Ce sont dès lors les caractères baroques qui servent de repères dramaturgiques, à commencer par la figure de la Folie, incarnée (tout comme Léonore et Lucile) par la soprano Lise Viricel, délicieuse par la fraîcheur et la légèreté de son timbre, sa présence aux aspects innocents mais sûre, avec un soin très appréciable dans la diction.
Le baryton Romain Bockler endosse les rôles des vaillants héros charmeurs, le Carnaval, le chef des saltimbanques Filindo et Leandro. Assuré, il ne fait pas défaut de présence scénique, tout en déployant un timbre d’une belle rondeur (notamment dans les graves), mais qui semble encore davantage travaillé que facile (la fluidité des phrasés pourrait ainsi croître en séduction).
Co-fondatrice de l’Ensemble Concerto Soave, ici la Raison, la surveillante Nérine et Isabelle, la soprano María Cristina Kiehr est plus expérimentée que ses collègues de scène, ce qui s'apprécie dans sa présence scénique et la sincérité de son interprétation.

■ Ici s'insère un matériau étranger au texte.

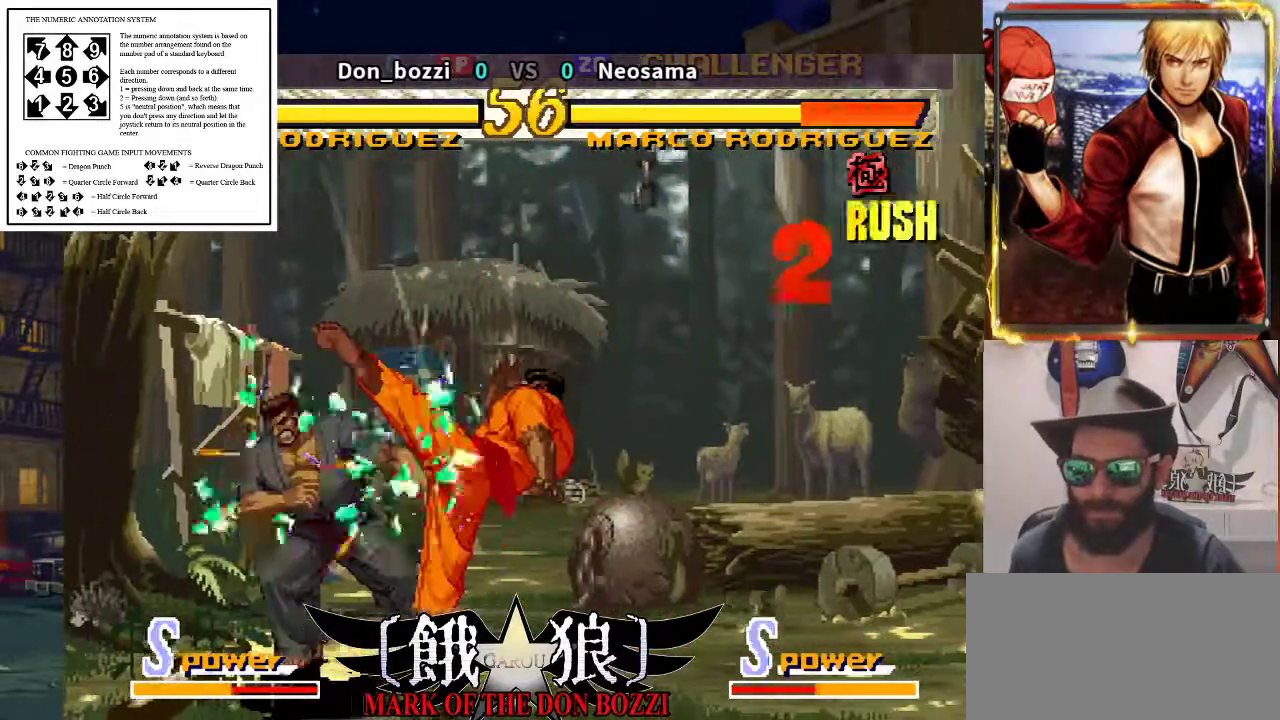
{"buttons": [], "left_stick": "down-left", "events": []}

À l'inverse, sa voix ne parait pas avoir la même forme que ses jeunes camarades, moins sûre de placement, parfois limite en terme de justesse, et au texte souvent difficile de compréhension.

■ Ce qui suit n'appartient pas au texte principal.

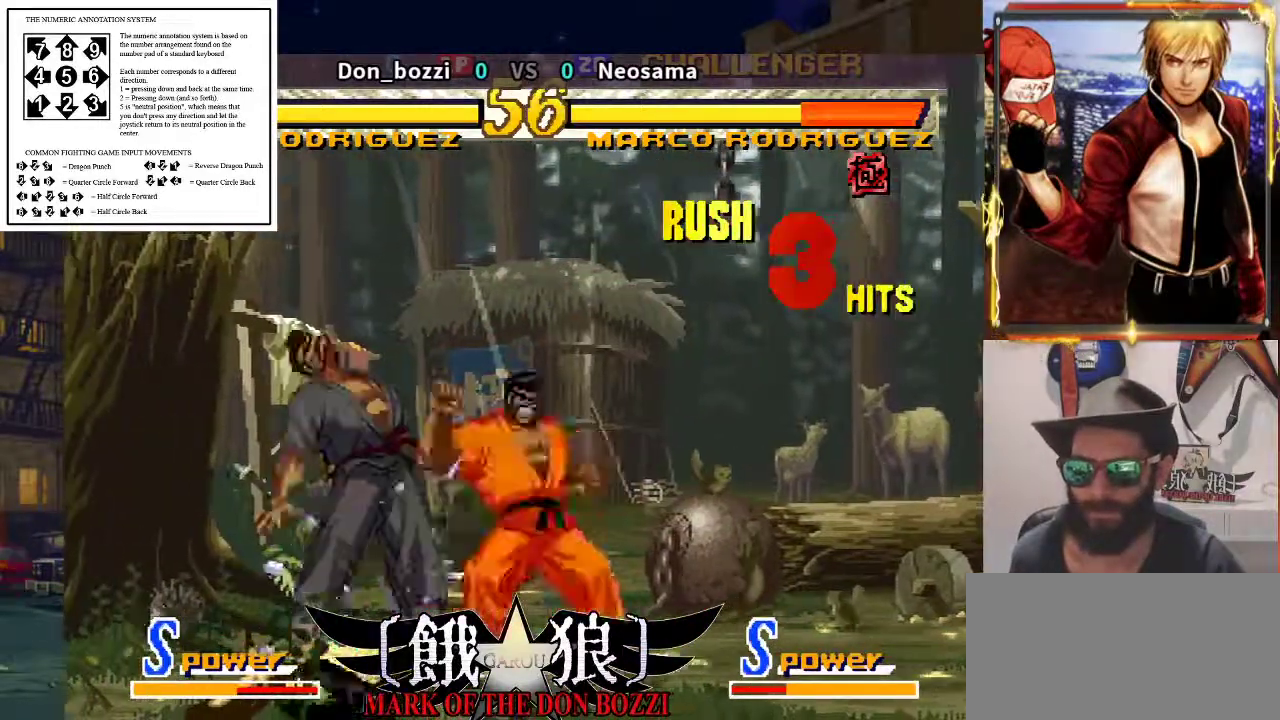
{"buttons": [], "left_stick": "right", "events": [[167, "left_stick", "left"], [333, "left_stick", "center"], [383, "left_stick", "right"]]}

Le ténor anglais Sean Clayton montre un admirable travail quant à la langue, dont se ressentent les efforts de diction, soutenus par sa voix chaleureuse. L’Amour malicieux sur scène (et Irène depuis un balcon) est un bonheur réservé à la dernière partie, par la jeune soprano Alice Duport-Percier. Elle sait capter l’attention du spectateur par la luminosité de sa voix, la clarté de ses vocalises et de sa diction. Malheureusement, les parties du contre-ténor Sylvain Manet (notamment d’Eraste), sont tout juste situées à son passage entre voix de tête et voix de poitrine. Ce registre incertain qui n'est pas le sien, perturbe constamment son discours et son assurance vocale par l'hétérogénéité de timbres.
Pour l’accompagnement, les chanteurs peuvent compter sur les musiciens du Concerto Soave, qui savent insuffler un mouvement constant dans cette musique vivante. Cette vie est présente autant lors des interludes instrumentaux que lors des parties chantées, dans une grande attention envers l’équilibre avec les chanteurs. L’équilibre, l’homogénéité et la précision sont d'autant plus à saluer dans cette acoustique d’une salle de théâtre, très sèche pour de la musique. L’exigence et la confiance de Jean-Marc Aymes, qui impulse avec assurance et simplicité quelques départs depuis son clavecin, permettent assurément cette qualité, comme la cohésion et la direction du discours musical sont menées par Marie Rouquié, premier violon.